_YOUR ASSIGNMENT_
This exercise calls for the line with "X93980000Y-74930000D03*", the line with "X88900000Y-67310000D03*", and all lines between them in the material below, output exactly and with no other lines.

● ● ● ● ●

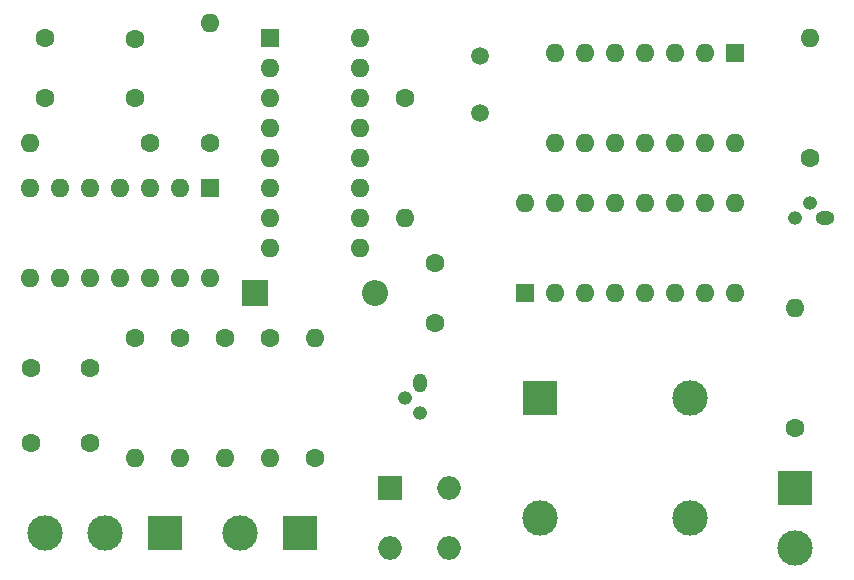
<source format=gbr>
%TF.GenerationSoftware,KiCad,Pcbnew,5.1.12-84ad8e8a86~92~ubuntu20.04.1*%
%TF.CreationDate,2022-03-12T13:00:31+01:00*%
%TF.ProjectId,DTMF 1,44544d46-2031-42e6-9b69-6361645f7063,rev?*%
%TF.SameCoordinates,Original*%
%TF.FileFunction,Soldermask,Bot*%
%TF.FilePolarity,Negative*%
%FSLAX46Y46*%
G04 Gerber Fmt 4.6, Leading zero omitted, Abs format (unit mm)*
G04 Created by KiCad (PCBNEW 5.1.12-84ad8e8a86~92~ubuntu20.04.1) date 2022-03-12 13:00:31*
%MOMM*%
%LPD*%
G01*
G04 APERTURE LIST*
%ADD10O,1.600000X1.600000*%
%ADD11R,1.600000X1.600000*%
%ADD12O,1.200000X1.200000*%
%ADD13O,1.600000X1.200000*%
%ADD14C,1.500000*%
%ADD15R,3.000000X3.000000*%
%ADD16C,3.000000*%
%ADD17C,1.600000*%
%ADD18O,1.200000X1.600000*%
%ADD19O,2.200000X2.200000*%
%ADD20R,2.200000X2.200000*%
%ADD21R,2.000000X2.000000*%
%ADD22O,2.000000X2.000000*%
G04 APERTURE END LIST*
D10*
%TO.C,U1*%
X93980000Y-74930000D03*
X78740000Y-67310000D03*
X91440000Y-74930000D03*
X81280000Y-67310000D03*
X88900000Y-74930000D03*
X83820000Y-67310000D03*
X86360000Y-74930000D03*
X86360000Y-67310000D03*
X83820000Y-74930000D03*
X88900000Y-67310000D03*
X81280000Y-74930000D03*
X91440000Y-67310000D03*
X78740000Y-74930000D03*
D11*
X93980000Y-67310000D03*
%TD*%
D12*
%TO.C,Q1*%
X143510000Y-69850000D03*
X144780000Y-68580000D03*
D13*
X146050000Y-69850000D03*
%TD*%
D10*
%TO.C,U2*%
X106680000Y-54610000D03*
X99060000Y-72390000D03*
X106680000Y-57150000D03*
X99060000Y-69850000D03*
X106680000Y-59690000D03*
X99060000Y-67310000D03*
X106680000Y-62230000D03*
X99060000Y-64770000D03*
X106680000Y-64770000D03*
X99060000Y-62230000D03*
X106680000Y-67310000D03*
X99060000Y-59690000D03*
X106680000Y-69850000D03*
X99060000Y-57150000D03*
X106680000Y-72390000D03*
D11*
X99060000Y-54610000D03*
%TD*%
D14*
%TO.C,Y1*%
X116840000Y-56060000D03*
X116840000Y-60960000D03*
%TD*%
D10*
%TO.C,U4*%
X138430000Y-63500000D03*
X123190000Y-55880000D03*
X135890000Y-63500000D03*
X125730000Y-55880000D03*
X133350000Y-63500000D03*
X128270000Y-55880000D03*
X130810000Y-63500000D03*
X130810000Y-55880000D03*
X128270000Y-63500000D03*
X133350000Y-55880000D03*
X125730000Y-63500000D03*
X135890000Y-55880000D03*
X123190000Y-63500000D03*
D11*
X138430000Y-55880000D03*
%TD*%
D10*
%TO.C,U3*%
X120650000Y-68580000D03*
X138430000Y-76200000D03*
X123190000Y-68580000D03*
X135890000Y-76200000D03*
X125730000Y-68580000D03*
X133350000Y-76200000D03*
X128270000Y-68580000D03*
X130810000Y-76200000D03*
X130810000Y-68580000D03*
X128270000Y-76200000D03*
X133350000Y-68580000D03*
X125730000Y-76200000D03*
X135890000Y-68580000D03*
X123190000Y-76200000D03*
X138430000Y-68580000D03*
D11*
X120650000Y-76200000D03*
%TD*%
D15*
%TO.C,T1*%
X121920000Y-85090000D03*
D16*
X121920000Y-95250000D03*
X134620000Y-85090000D03*
X134620000Y-95250000D03*
%TD*%
D10*
%TO.C,R10*%
X102870000Y-80010000D03*
D17*
X102870000Y-90170000D03*
%TD*%
D10*
%TO.C,R9*%
X143510000Y-77470000D03*
D17*
X143510000Y-87630000D03*
%TD*%
D10*
%TO.C,R8*%
X144780000Y-54610000D03*
D17*
X144780000Y-64770000D03*
%TD*%
D10*
%TO.C,R7*%
X93980000Y-53340000D03*
D17*
X93980000Y-63500000D03*
%TD*%
D10*
%TO.C,R6*%
X110490000Y-69850000D03*
D17*
X110490000Y-59690000D03*
%TD*%
D10*
%TO.C,R5*%
X99060000Y-90170000D03*
D17*
X99060000Y-80010000D03*
%TD*%
D10*
%TO.C,R4*%
X95250000Y-90170000D03*
D17*
X95250000Y-80010000D03*
%TD*%
D10*
%TO.C,R3*%
X87630000Y-90170000D03*
D17*
X87630000Y-80010000D03*
%TD*%
D10*
%TO.C,R2*%
X91440000Y-90170000D03*
D17*
X91440000Y-80010000D03*
%TD*%
D10*
%TO.C,R1*%
X78740000Y-63500000D03*
D17*
X88900000Y-63500000D03*
%TD*%
D12*
%TO.C,Q2*%
X111760000Y-86360000D03*
X110490000Y-85090000D03*
D18*
X111760000Y-83820000D03*
%TD*%
D16*
%TO.C,J3*%
X143510000Y-97790000D03*
D15*
X143510000Y-92710000D03*
%TD*%
D16*
%TO.C,J2*%
X96520000Y-96520000D03*
D15*
X101600000Y-96520000D03*
%TD*%
%TO.C,J1*%
X90170000Y-96520000D03*
D16*
X85090000Y-96520000D03*
X80010000Y-96520000D03*
%TD*%
D19*
%TO.C,D2*%
X107950000Y-76200000D03*
D20*
X97790000Y-76200000D03*
%TD*%
D21*
%TO.C,D1*%
X109220000Y-92710000D03*
D22*
X114220000Y-97710000D03*
X109220000Y-97710000D03*
X114220000Y-92710000D03*
%TD*%
D17*
%TO.C,C7*%
X87630000Y-54690000D03*
X87630000Y-59690000D03*
%TD*%
%TO.C,C6*%
X113030000Y-78660000D03*
X113030000Y-73660000D03*
%TD*%
%TO.C,C3*%
X78820000Y-82550000D03*
X83820000Y-82550000D03*
%TD*%
%TO.C,C2*%
X78820000Y-88900000D03*
X83820000Y-88900000D03*
%TD*%
%TO.C,C1*%
X80010000Y-59610000D03*
X80010000Y-54610000D03*
%TD*%
M02*

</source>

● ● ● ● ●

_OUTPUT FOR THIS TASK_
X93980000Y-74930000D03*
X78740000Y-67310000D03*
X91440000Y-74930000D03*
X81280000Y-67310000D03*
X88900000Y-74930000D03*
X83820000Y-67310000D03*
X86360000Y-74930000D03*
X86360000Y-67310000D03*
X83820000Y-74930000D03*
X88900000Y-67310000D03*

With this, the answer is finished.